**Passage shown**
Commemorating Yom HaShoah in Melbourne
The Jewish Community Council of Victoria (JCCV) hosted Melbourne’s annual Yom HaShoah Commemoration Evening on Sunday evening at Robert Blackwood Hall, Monash University. The theme of the evening was the commemoration of the terrible destruction of Hungarian Jewry.
Over one thousand people attended a meaningful and powerful commemoration ceremony which included combined choirs from the Jewish day schools in Melbourne, the traditional lighting of the candles by survivors, the song of the Jewish partisans and Kaddish. Speakers included Nina Bassat, President of the JCCV, HE Shmuel Ben Shmuel, the Israeli Ambassador, survivor Peter Kolliner giving his moving witness testimony, Danielle Charak who narrated in Yiddish and English, and a March of the Living past participant.
The Melbourne Jewish community remembered and fulfilled the obligation to never forget. Members of many Melbourne youth groups, including AUJS, Betar and others help ensure that the memories are passed down the generations.
Many non-Jewish community leaders attended in solidarity and included Members of Parliament, city councillors and Consul Generals from several countries.

**Exercise goal**
Retype part of the commemoration report, starting at the words containing "Commemorating Yom HaShoah" and ending after "of Hungarian Jewry.". None of the items are needed here.

**Record list**
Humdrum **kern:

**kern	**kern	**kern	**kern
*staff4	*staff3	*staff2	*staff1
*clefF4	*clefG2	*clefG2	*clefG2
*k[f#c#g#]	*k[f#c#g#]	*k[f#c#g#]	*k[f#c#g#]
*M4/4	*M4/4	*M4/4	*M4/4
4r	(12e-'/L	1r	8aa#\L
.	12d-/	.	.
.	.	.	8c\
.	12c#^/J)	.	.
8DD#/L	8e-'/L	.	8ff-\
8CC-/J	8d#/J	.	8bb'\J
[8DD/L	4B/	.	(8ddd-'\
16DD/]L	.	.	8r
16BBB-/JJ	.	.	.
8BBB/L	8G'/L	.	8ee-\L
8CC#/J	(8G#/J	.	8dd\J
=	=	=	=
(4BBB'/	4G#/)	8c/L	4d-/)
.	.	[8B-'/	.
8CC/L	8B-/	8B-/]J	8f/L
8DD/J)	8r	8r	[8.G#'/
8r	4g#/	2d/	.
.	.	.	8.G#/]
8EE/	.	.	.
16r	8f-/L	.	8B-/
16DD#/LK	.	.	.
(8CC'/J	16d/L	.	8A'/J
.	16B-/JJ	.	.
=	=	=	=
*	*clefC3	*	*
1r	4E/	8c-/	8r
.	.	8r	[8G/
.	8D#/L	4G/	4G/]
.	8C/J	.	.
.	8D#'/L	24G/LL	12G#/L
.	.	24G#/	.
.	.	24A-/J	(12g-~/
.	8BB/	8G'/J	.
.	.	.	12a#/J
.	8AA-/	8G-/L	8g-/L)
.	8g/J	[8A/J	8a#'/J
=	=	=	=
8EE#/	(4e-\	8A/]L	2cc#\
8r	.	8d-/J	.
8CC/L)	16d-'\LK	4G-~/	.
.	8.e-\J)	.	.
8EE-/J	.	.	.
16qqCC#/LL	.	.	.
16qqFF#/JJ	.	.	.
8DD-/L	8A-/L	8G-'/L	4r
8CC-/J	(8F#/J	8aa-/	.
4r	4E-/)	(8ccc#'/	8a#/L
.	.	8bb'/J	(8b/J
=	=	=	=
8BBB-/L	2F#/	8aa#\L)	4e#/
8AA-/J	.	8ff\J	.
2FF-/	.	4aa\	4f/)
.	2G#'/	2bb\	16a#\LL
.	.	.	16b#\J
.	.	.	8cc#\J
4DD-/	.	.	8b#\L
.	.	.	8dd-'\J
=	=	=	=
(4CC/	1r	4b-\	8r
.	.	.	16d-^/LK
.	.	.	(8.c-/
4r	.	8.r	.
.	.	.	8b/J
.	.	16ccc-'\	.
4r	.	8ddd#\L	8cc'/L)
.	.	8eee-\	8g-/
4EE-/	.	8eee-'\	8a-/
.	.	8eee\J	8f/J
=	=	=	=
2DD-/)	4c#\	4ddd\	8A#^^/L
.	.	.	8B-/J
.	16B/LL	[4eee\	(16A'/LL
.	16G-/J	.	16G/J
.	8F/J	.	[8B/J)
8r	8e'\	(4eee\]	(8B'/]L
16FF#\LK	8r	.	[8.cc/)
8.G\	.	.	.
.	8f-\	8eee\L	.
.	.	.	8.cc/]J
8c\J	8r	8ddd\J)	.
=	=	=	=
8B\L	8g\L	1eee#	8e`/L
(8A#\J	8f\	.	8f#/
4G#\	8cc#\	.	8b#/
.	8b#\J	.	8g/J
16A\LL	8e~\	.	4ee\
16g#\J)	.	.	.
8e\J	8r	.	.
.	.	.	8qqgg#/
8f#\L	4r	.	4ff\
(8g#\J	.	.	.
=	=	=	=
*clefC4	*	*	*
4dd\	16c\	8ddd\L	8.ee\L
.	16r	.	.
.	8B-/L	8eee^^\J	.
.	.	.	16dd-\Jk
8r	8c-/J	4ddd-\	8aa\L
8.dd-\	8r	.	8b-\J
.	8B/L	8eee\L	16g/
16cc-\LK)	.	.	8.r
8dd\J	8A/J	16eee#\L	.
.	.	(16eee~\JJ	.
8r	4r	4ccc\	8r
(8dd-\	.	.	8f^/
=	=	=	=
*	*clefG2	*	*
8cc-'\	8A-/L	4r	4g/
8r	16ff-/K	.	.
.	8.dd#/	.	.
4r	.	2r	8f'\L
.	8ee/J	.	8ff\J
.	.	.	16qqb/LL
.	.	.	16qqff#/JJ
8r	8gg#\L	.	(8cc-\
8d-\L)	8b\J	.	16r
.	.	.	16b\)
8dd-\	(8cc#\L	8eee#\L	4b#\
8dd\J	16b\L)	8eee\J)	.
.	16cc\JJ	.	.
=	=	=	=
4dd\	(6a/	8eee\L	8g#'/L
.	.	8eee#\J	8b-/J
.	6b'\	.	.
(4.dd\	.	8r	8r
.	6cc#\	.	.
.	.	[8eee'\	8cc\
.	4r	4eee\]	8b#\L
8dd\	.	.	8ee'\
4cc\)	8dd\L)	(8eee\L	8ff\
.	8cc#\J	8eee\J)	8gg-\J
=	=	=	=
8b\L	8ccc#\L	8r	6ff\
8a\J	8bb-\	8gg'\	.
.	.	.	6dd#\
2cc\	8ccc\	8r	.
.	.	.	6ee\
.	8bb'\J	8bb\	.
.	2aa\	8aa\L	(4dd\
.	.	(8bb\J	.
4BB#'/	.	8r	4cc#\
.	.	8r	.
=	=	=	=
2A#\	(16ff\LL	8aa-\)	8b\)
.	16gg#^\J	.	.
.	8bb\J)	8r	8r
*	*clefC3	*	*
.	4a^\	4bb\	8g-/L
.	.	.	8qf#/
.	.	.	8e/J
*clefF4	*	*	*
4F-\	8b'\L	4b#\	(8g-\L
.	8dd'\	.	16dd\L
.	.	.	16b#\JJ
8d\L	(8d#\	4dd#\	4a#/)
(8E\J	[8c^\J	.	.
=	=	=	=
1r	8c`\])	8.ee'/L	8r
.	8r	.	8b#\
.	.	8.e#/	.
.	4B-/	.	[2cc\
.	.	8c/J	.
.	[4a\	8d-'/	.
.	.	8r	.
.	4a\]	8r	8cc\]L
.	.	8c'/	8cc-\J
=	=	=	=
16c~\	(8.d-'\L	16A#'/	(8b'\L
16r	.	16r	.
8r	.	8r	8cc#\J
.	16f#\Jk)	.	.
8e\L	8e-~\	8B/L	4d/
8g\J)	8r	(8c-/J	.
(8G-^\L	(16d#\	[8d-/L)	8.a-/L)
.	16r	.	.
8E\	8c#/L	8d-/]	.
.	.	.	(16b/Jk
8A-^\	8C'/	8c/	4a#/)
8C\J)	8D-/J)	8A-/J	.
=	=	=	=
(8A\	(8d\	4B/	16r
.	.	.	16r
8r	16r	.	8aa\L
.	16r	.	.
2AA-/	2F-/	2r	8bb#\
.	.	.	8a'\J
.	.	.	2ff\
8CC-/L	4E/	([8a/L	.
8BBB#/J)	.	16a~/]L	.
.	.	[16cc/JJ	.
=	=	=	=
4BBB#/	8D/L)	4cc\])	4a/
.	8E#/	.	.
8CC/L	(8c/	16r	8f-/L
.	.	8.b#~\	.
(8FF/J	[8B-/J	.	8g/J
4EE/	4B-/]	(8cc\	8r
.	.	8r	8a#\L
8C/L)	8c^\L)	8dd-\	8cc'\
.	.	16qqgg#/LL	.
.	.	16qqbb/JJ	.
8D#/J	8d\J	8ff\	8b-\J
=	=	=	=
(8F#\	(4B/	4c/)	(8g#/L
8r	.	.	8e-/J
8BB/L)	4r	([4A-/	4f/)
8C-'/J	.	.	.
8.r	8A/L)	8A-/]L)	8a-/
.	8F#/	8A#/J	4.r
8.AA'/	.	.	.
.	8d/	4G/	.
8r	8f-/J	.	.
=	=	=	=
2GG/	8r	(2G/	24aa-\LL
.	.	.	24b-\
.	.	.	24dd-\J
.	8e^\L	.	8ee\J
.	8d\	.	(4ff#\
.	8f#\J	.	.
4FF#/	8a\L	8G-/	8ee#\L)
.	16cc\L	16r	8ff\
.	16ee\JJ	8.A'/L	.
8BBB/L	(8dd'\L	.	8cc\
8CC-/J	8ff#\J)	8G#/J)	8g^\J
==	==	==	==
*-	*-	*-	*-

**Answer below**
Commemorating Yom HaShoah in Melbourne
The Jewish Community Council of Victoria (JCCV) hosted Melbourne’s annual Yom HaShoah Commemoration Evening on Sunday evening at Robert Blackwood Hall, Monash University. The theme of the evening was the commemoration of the terrible destruction of Hungarian Jewry.